That Was Then This Is Not

Driftwood Coffee in Phoenix

Go places or don’t, read or write, dream or die. The routine, sad to admit, is only mixed up when I opt for a different coffee shop, I’m in a different book, or I demand I do something I’ve been neglecting, such as writing a blog entry after a long break. Feeling like it’s been a long time is not the same as really having been a long time. I checked and saw that I posted a list of things just six days ago, but that was a list, not a blog, in the sense that I want to interpret it. Though this is easy enough to contradict even before I even make my point, as the blog post should share something personal to me, is that really possible? You see, the last post about our diet is certainly something personal, and among some subset of people who live in Phoenix, Arizona, and enjoy food diversity, it is maybe nothing out of the ordinary and then, on the other hand, the majority of Americans would consider us culinary freaks.

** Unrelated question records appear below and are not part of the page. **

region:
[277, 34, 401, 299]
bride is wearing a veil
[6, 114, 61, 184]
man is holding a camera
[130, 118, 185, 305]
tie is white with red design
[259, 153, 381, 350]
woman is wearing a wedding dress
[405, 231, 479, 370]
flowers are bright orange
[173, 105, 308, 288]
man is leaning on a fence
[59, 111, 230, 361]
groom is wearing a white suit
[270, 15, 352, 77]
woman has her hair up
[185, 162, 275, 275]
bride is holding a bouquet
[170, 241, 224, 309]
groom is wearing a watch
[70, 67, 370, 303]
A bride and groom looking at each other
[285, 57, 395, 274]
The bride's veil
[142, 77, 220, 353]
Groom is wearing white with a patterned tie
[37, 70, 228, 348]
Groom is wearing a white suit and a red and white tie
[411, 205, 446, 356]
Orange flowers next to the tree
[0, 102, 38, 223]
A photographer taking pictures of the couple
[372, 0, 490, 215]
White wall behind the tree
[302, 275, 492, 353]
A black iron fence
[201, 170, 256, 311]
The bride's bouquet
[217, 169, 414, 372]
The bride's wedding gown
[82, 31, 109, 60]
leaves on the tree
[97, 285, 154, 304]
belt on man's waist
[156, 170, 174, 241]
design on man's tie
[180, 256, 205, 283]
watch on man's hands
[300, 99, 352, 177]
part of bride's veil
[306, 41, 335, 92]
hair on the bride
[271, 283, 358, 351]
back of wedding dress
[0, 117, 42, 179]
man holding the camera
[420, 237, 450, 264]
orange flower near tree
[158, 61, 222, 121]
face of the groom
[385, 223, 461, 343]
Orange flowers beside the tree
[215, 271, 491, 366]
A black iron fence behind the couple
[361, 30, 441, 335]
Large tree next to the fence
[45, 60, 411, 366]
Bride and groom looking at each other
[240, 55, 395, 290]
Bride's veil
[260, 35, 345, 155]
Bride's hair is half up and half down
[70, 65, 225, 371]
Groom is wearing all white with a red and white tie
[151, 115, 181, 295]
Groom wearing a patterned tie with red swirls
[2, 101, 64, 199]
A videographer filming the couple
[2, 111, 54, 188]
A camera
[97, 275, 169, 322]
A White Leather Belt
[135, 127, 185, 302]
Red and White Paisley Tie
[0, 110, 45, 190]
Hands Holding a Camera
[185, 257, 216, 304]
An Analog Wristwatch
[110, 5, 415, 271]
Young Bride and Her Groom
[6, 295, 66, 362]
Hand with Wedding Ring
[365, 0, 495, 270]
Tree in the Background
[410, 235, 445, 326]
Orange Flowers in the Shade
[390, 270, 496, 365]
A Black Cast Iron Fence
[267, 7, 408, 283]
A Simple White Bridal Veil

This last statement is based on empirical evidence gathered while observing my immediate vicinity when, in one tiny slice of time, I find myself in a situation in which I am in the minority, ethnically speaking. Of course, this is easily proven by taking myself to a “major” supermarket where I find myself in a sea of similarity.

Coffee shops are like seas of similarity, too. As I focus my photos on my isolated work setup, there are the obligatory tattooed baristas, man-bun-wearing big bearded hipsters, a homeless person, two people talking shit about the friend they each talk shit about the other with, the random man in a suit (I’m in Arizona where people don’t wear suits), four to seven computers open for work each with their white illuminated Apple logo, and someone like me (an arrogant wanna-be writer looking in disdain upon these empty souls trying to find a viable way to spend part of the day that would otherwise be empty and devoid of meaning).

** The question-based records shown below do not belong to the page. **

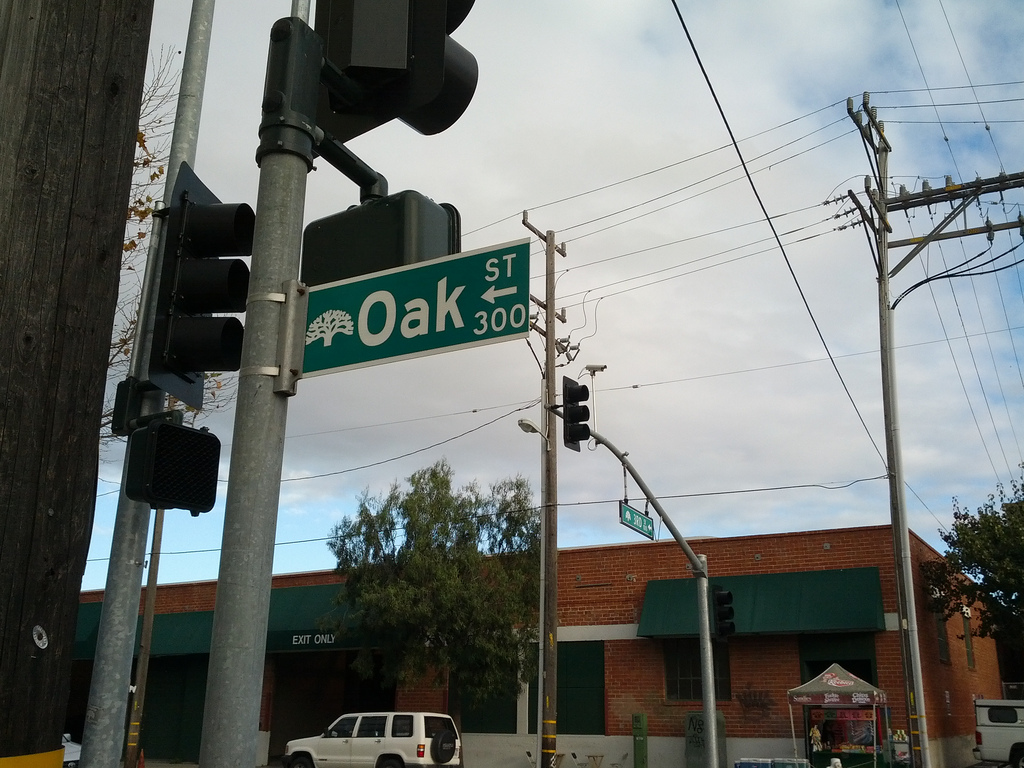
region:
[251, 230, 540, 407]
green and white oak street sign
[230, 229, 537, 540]
green and white oak street sign on pole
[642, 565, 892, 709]
green awning over brick building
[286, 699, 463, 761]
white truck in front of brick building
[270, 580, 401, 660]
green awning withe white letters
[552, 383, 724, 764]
black street sign on metal pole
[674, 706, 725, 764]
green trash can against metal building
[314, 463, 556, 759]
green tree against brick building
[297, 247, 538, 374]
green street sign on pole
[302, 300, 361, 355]
white tree drawing on sign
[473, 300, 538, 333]
white number on sign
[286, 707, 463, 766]
white truck parked on street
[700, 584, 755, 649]
black traffic signal on pole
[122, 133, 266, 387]
a black traffic signal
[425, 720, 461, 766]
tire on back of truck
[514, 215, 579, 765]
pole with power lines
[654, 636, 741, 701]
windows on the building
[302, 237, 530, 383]
the street sign is green and white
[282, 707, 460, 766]
the suv is white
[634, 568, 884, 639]
the awning is dark green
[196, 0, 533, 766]
the sign hanging from the pole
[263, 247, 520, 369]
green and white strdet sign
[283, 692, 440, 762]
white car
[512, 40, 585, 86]
white clouds in blue sky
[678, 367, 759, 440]
white clouds in blue sky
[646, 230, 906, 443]
white clouds in blue sky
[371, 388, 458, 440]
white clouds in blue sky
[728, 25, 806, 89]
white clouds in blue sky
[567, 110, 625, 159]
white clouds in blue sky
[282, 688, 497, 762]
white SUV with spare tire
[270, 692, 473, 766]
white SUV with spare tire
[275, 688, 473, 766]
white SUV with spare tire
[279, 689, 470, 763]
white SUV with spare tire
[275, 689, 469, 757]
white SUV with spare tire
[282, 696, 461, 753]
white SUV with spare tire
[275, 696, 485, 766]
white SUV with spare tire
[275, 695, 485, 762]
white SUV with spare tire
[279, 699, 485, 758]
white SUV with spare tire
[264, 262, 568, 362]
The sign is green and white.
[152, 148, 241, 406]
A traffic signal on the pole.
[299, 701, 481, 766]
A white truck is parked in front of the building.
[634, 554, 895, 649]
A green canopy over the door.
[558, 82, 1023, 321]
Wires hanging on the pole.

Black Rock Coffee in Phoenix

And then the next day, I do it all over again, except now I’m further along in the book I’m reading, or maybe I’m editing the embarrassing piece of writing while I’m leery of sharing the same old thing I’ve lamented about 45 other times or maybe it’s 55. I am not sure because I don’t track my worn-out threads because admitting with precision how repetitive I might be could derail my efforts to fill a space so few eyeballs will ever discover.

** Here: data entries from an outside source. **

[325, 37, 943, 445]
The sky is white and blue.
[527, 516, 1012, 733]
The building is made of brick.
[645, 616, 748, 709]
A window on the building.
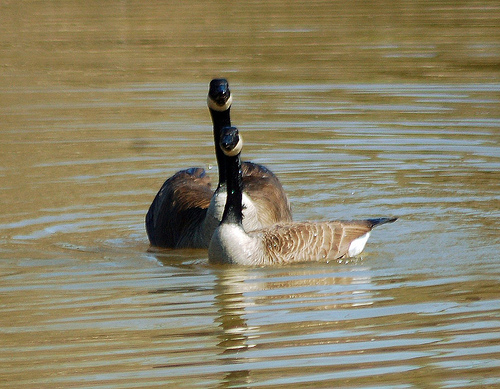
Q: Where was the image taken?
A: It was taken at the shore.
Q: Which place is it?
A: It is a shore.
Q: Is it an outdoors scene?
A: Yes, it is outdoors.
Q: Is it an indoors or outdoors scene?
A: It is outdoors.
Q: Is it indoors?
A: No, it is outdoors.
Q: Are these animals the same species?
A: Yes, all the animals are birds.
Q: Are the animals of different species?
A: No, all the animals are birds.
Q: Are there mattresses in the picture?
A: No, there are no mattresses.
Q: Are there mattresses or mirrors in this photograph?
A: No, there are no mattresses or mirrors.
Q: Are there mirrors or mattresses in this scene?
A: No, there are no mattresses or mirrors.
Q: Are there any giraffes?
A: No, there are no giraffes.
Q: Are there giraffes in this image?
A: No, there are no giraffes.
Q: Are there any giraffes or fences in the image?
A: No, there are no giraffes or fences.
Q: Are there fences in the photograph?
A: No, there are no fences.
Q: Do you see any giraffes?
A: No, there are no giraffes.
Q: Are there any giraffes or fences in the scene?
A: No, there are no giraffes or fences.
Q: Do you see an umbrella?
A: No, there are no umbrellas.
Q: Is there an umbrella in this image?
A: No, there are no umbrellas.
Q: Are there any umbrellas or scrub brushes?
A: No, there are no umbrellas or scrub brushes.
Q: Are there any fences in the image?
A: No, there are no fences.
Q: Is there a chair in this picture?
A: No, there are no chairs.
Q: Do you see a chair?
A: No, there are no chairs.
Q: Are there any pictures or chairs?
A: No, there are no chairs or pictures.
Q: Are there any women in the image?
A: Yes, there is a woman.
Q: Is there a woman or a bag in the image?
A: Yes, there is a woman.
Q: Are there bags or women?
A: Yes, there is a woman.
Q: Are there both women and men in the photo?
A: No, there is a woman but no men.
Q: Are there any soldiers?
A: No, there are no soldiers.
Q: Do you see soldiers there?
A: No, there are no soldiers.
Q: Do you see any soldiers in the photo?
A: No, there are no soldiers.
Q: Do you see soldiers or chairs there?
A: No, there are no soldiers or chairs.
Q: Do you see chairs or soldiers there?
A: No, there are no soldiers or chairs.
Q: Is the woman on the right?
A: Yes, the woman is on the right of the image.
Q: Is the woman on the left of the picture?
A: No, the woman is on the right of the image.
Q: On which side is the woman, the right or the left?
A: The woman is on the right of the image.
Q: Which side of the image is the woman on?
A: The woman is on the right of the image.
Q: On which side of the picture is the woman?
A: The woman is on the right of the image.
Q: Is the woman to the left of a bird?
A: No, the woman is to the right of a bird.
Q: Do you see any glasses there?
A: No, there are no glasses.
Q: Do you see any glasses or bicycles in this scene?
A: No, there are no glasses or bicycles.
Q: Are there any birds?
A: Yes, there is a bird.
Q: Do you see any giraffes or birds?
A: Yes, there is a bird.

Is it ironic that this act of attempting to blog is a disruption to reading The Age of Disruption? Well, maybe not if you consider that I’m also reading Radical Animism by Jemma Deer (it’s on-screen), and if I consider that my blog post is a kind of object in nature, then these words take on an animism; so maybe taking a page from her book to tell some story or other is in line with adding to the realm of our earth.

Should you, at this point in this pointless entry, be wondering what this has to do with the title of That Was Then This Is Not? Well, the beginning of this post about whatever I was writing then is not where I’m at now, so maybe you follow that what I wanted to say was I don’t really have anything at all to say.